The primary goal of all these brokers is to facilitate trade for their clients by acting as a link between the market and the client. The conditions to facilitate such trades differs depending on the category of licenses given to them.
Kenyan traders who wish to trade are expected to only use any of these registered and licensed brokers. The CMA has explicitly forbidden all Kenyan traders from engaging with foreign brokers. The CMA has issued a notification to foreign brokers not to entice Kenyan traders to trade on their platform as many brokers were found to be onboarding Kenyan traders without obtaining CMA license. Regulator has notified many such brokerages are subject to abuse and pose risk to investors.
If anyone is found to be in violation of these provisions then the CMA vows to punish them severely. These drastic measures came into place in light of the numerous scams and Ponzi schemes that have taken place in the past.
Risks and Caution for Retail Forex Investors
Despite such regulations being in place, the choice at the end of the day lies with the investor.
There are ample choices in the market for investors, but in a long run its better to understand if you will be able to handle the risk if the market crashes.
For examples all forex trading at most brokers is done as a CFD instrument. A CFD is nothing but a contract that is entered into by, and between a broker and client.
The contract mentions the price at the day of entering the contract and the price at the day the contract was closed. If the price of the asset which was the underlying object in the contract changes then the difference in the price has to be paid by the broker if the price increases and the difference in the price has to be paid by the client if the price decreases.
Whether or not a price increases or decreases depends on the market, but the main aspect to be considered before entering into a CFD is if you can handle the risk.
If you are using leverage of 1:20, then only 5% needs to be paid to the broker upfront for the asset you want to invest in, if the market is against your prediction then you not only lose the 5% but you also lose more than you investment since you will need to cover the extent of your loss till the day the contract ends.
As the only objective of most brokers is to pocket their own commission, investors really need to understand the risks involved more than the rate of return.
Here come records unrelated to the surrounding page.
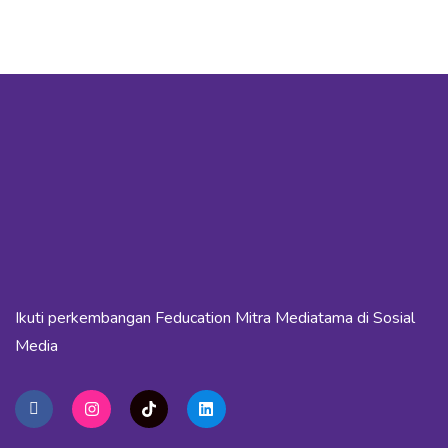
Ikuti perkembangan Feducation Mitra Mediatama di Sosial
Media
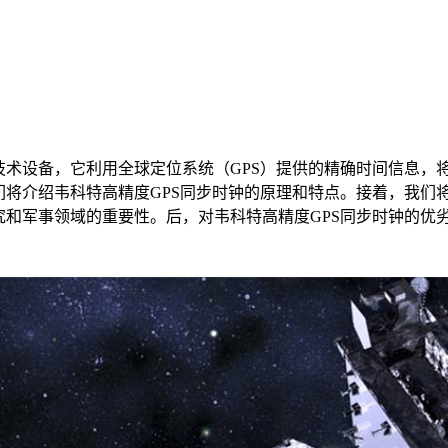
术设备，它利用全球定位系统（GPS）提供的精确时间信息，
们将介绍韦科特高精度GPS同步时钟的原理和特点。接着，我们
究和军事领域的重要性。后，对韦科特高精度GPS同步时钟的优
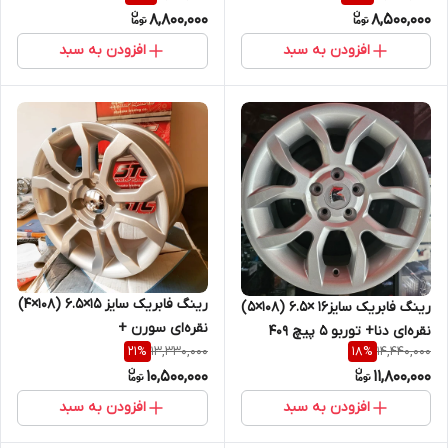
8,800,000
8,500,000
افزودن به سبد
افزودن به سبد
رینگ فابریک سایز ۱۵×۶.۵ (۱۰۸×۴)
رینگ فابریک سایز۱۶ ×۶.۵ (۱۰۸×۵)
نقره‌ای سورن +
نقره‌ای دنا+ توربو ۵ پیچ ۴۰۹
13,330,000
14,440,000
21
%
18
%
10,500,000
11,800,000
افزودن به سبد
افزودن به سبد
Only if you can afford to take the risk, then only should you involve yourself in the market.
Often times juicy rate of return might blind you from seeing the true picture, you can completely lose sight of the risks. So, the first question that you’ll need to ask yourself before delving into the market is whether you can afford to lose the money you invest, if your answer is no then the forex market is not for you.
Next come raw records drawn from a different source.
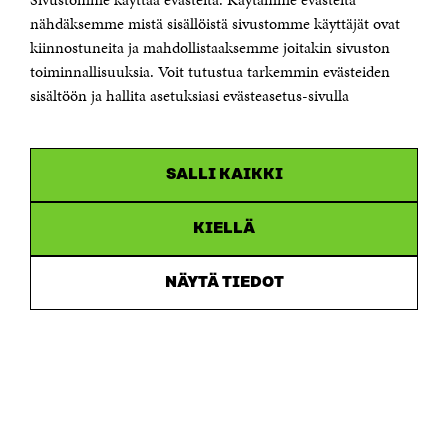
Puhelin +358 294 618 991
Sähköpostiosoite
nähdäksemme mistä sisällöistä sivustomme käyttäjät ovat
etunimi.sukunimi@sitra.fi tai sitra@sitra.fi
kiinnostuneita ja mahdollistaaksemme joitakin sivuston
toiminnallisuuksia. Voit tutustua tarkemmin evästeiden
Saapumisohjeet
sisältöön ja hallita asetuksiasi evästeasetus-sivulla
Y-tunnus 0202132-3
OLEMME NÄISSÄ SOMEISSA
SALLI KAIKKI
Facebook
Avautuu
uudessa
Linkedin
ikkunassa
KIELLÄ
Avautuu
uudessa
Youtube
ikkunassa
Avautuu
NÄYTÄ TIEDOT
uudessa
Instagram
ikkunassa
Avautuu
uudessa
ikkunassa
There are a lot of ways you can protect your money by having a risk management in place, reducing the leverage, having a stop loss target etc.
But remember, at the end of the day you have to learn to live with the consequences. All these regulations and derivatives exist to protect you as much as possible, but there are some factors beyond these derivatives. There are only indicative but not definitive.
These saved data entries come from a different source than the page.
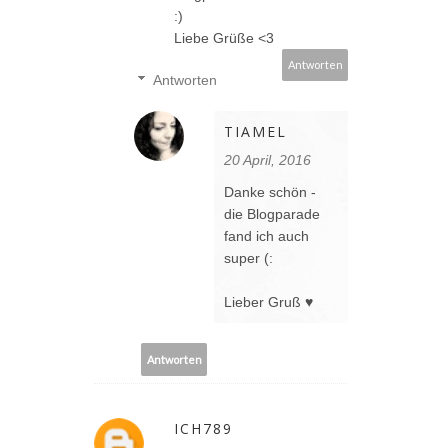
:)
Liebe Grüße <3
Antworten
Antworten
TIAMEL
20 April, 2016
Danke schön -
die Blogparade
fand ich auch
super (:
Lieber Gruß ♥
Antworten
ICH789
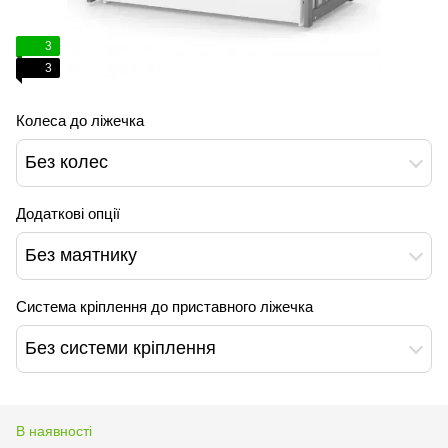
3
3
Колеса до ліжечка
Без колес
Додаткові опції
Без маятнику
Система кріплення до приставного ліжечка
Без системи кріплення
В наявності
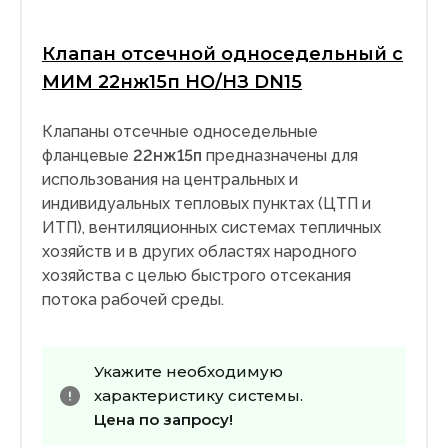
Клапан отсечной односедельный с
МИМ 22нж15п НО/НЗ DN15
Клапаны отсечные односедельные
фланцевые
22нж15п
предназначены для
использования на центральных и
индивидуальных тепловых пунктах (ЦТП и
ИТП), вентиляционных системах тепличных
хозяйств и в других областях народного
хозяйства с целью быстрого отсекания
потока рабочей среды.
Укажите необходимую
характеристику системы.
Цена по запросу!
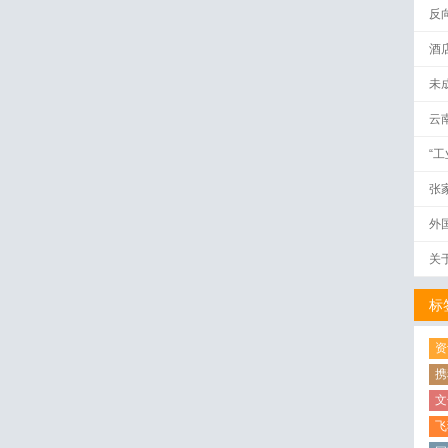
反
酒
未
云
“
张
外
关
标
资
携
文
飞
A starting point for any new investor is to understand what exactly he seeks to achieve with the forex market. What is the target he wants to achieve and what’s the realistic goal he has on his mind.
Past this you’ll need to do your own research, collaborate with one of the few licensed brokers and explore all the possible options you have. Finally have a look at the regulations and once you are certain that you are ready, make the informed call and hope that the market reacts positively to you.